> [WRITTEN PROBLEM A]:
Find every line in the listing below that contains the string "kern", and copy each of those lines.

> [SUPPLIED TEXT]:
::::
- Active: January 1942 - May 1942
- Disbanded: May 12, 1942
- Countries: United States of America Philippine Commonwealth
- Allegiance: United States Army Philippine Commonwealth Army
- Branch: Army
- Type: Infantry
- Role: Territorial Defense
- Size: 1,500
- Part of: 61st Infantry Division
- Garrison/HQ: Dingle, Iloilo
- Equipment: M1917 Enfield .30 Caliber Bolt Action Rifle Bolo Arrow
- Engagements: Japanese Invasion of Panay

Commanders
- Notable commanders: LCol. Macario Peralta Jr., LCol. Crispin Gorriceta LCol. Cesar Hechanova LCol Lyle Fritzpatrick LCol. James Bickerton LCol. Amos Francia

= 64th Provisional Infantry Regiment (PA) =

64th Infantry Regiment, is a provisional unit of Philippine Commonwealth Army under 61st Infantry Division activated and organized in Panay Island. It fought the Japanese invaders in the island from April 18, 1942, to May 12, 1942, after ordered to surrender by Visayas-Mindanao Force commander Major General William F. Sharp.
::::
Data items
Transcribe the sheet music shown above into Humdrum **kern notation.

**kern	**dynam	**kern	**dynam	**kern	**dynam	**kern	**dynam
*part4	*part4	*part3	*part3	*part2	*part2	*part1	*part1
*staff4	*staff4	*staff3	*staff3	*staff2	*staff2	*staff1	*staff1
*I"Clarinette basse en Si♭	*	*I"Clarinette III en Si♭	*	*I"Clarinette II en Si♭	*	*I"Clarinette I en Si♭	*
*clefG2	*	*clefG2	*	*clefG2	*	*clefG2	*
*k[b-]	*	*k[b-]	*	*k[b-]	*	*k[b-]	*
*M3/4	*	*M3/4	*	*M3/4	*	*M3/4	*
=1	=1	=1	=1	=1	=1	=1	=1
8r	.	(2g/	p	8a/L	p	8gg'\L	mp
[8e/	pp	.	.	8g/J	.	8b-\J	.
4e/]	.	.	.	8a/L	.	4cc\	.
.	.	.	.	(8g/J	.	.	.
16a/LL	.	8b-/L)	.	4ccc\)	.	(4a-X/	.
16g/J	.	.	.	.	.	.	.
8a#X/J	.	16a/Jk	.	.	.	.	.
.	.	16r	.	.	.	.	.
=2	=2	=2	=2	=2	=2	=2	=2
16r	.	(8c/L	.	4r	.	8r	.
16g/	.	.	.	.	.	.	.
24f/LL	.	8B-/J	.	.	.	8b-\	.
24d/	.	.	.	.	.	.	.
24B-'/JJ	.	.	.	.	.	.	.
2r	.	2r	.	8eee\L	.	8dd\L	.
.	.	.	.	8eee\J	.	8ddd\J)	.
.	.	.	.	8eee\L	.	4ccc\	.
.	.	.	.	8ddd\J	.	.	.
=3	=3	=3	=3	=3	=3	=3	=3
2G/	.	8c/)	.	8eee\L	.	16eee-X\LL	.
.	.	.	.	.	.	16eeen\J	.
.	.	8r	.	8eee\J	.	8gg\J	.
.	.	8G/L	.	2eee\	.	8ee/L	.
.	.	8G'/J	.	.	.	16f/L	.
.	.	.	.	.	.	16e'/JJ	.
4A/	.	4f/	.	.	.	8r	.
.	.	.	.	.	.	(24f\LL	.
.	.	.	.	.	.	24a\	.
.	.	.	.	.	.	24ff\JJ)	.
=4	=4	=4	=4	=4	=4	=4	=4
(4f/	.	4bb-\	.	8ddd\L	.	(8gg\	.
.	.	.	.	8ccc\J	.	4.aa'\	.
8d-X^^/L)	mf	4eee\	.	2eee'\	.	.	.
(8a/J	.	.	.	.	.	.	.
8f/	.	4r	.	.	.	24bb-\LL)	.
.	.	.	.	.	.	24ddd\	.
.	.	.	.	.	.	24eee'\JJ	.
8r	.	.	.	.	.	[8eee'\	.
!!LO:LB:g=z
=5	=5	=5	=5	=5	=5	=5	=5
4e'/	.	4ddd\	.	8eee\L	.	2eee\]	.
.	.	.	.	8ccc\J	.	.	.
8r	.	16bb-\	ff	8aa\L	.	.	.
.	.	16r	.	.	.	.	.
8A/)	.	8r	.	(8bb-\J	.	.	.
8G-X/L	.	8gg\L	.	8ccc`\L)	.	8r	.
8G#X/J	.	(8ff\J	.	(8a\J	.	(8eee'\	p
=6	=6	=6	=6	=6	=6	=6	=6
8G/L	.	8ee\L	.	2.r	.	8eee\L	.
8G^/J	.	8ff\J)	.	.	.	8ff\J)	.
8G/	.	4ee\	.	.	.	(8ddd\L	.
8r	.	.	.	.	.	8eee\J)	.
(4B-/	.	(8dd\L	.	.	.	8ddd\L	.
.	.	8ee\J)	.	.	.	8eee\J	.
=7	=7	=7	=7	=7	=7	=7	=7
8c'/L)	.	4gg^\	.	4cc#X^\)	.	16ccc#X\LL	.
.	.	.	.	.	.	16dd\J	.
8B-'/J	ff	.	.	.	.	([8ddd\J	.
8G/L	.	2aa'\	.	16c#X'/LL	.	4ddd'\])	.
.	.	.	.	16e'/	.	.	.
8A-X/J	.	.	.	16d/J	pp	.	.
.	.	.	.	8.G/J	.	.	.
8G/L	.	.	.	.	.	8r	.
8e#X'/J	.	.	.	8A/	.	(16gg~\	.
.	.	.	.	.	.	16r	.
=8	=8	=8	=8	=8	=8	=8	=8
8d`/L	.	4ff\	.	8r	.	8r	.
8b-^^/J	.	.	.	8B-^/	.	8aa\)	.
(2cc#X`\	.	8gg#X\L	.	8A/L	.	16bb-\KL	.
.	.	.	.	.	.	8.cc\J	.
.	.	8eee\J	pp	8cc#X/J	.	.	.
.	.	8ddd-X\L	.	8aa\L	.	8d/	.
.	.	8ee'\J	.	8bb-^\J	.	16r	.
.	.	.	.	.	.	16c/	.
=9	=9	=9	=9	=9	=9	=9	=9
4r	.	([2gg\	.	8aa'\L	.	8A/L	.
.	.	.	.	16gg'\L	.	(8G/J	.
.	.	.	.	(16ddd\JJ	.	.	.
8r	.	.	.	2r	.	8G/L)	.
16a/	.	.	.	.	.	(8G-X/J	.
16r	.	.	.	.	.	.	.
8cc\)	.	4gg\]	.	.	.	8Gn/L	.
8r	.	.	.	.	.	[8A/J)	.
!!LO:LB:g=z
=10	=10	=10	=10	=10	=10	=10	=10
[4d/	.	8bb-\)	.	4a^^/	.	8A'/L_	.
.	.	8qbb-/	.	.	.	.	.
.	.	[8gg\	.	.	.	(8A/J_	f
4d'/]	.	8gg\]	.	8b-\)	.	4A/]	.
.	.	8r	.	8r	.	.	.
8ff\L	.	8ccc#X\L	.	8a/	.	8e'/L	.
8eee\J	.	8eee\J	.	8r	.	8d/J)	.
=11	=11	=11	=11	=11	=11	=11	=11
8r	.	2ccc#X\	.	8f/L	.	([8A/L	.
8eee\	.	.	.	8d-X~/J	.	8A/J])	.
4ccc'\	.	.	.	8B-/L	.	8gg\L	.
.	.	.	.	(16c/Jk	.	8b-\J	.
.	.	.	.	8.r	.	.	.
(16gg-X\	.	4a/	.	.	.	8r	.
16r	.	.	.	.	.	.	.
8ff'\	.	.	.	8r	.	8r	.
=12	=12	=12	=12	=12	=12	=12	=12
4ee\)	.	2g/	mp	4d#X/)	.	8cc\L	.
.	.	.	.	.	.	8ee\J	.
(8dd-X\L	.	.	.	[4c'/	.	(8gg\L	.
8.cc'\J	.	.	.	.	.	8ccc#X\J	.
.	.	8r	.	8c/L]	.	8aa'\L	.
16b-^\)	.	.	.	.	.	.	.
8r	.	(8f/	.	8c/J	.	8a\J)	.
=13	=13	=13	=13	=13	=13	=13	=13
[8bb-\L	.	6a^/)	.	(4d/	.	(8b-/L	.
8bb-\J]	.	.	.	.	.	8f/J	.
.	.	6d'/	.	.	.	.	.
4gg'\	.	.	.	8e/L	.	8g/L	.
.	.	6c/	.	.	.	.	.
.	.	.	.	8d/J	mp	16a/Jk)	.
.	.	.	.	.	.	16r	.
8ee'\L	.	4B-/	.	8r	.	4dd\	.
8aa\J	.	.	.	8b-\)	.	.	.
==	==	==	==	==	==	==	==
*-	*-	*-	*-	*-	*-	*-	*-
::::
> [WRITTEN PROBLEM B]:
Answer these questions using the text on the 64th Infantry Regiment:
(i) Where was the regiment's garrison or headquarters?
(ii) What size does the text give for the unit?
(iii) Who ordered the regiment to surrender?

> [EXERCISE OUTPUT A]:
Transcribe the sheet music shown above into Humdrum **kern notation.
**kern	**dynam	**kern	**dynam	**kern	**dynam	**kern	**dynam

> [EXERCISE OUTPUT B]:
(i) Dingle, Iloilo
(ii) 1,500
(iii) Major General William F. Sharp, the Visayas-Mindanao Force commander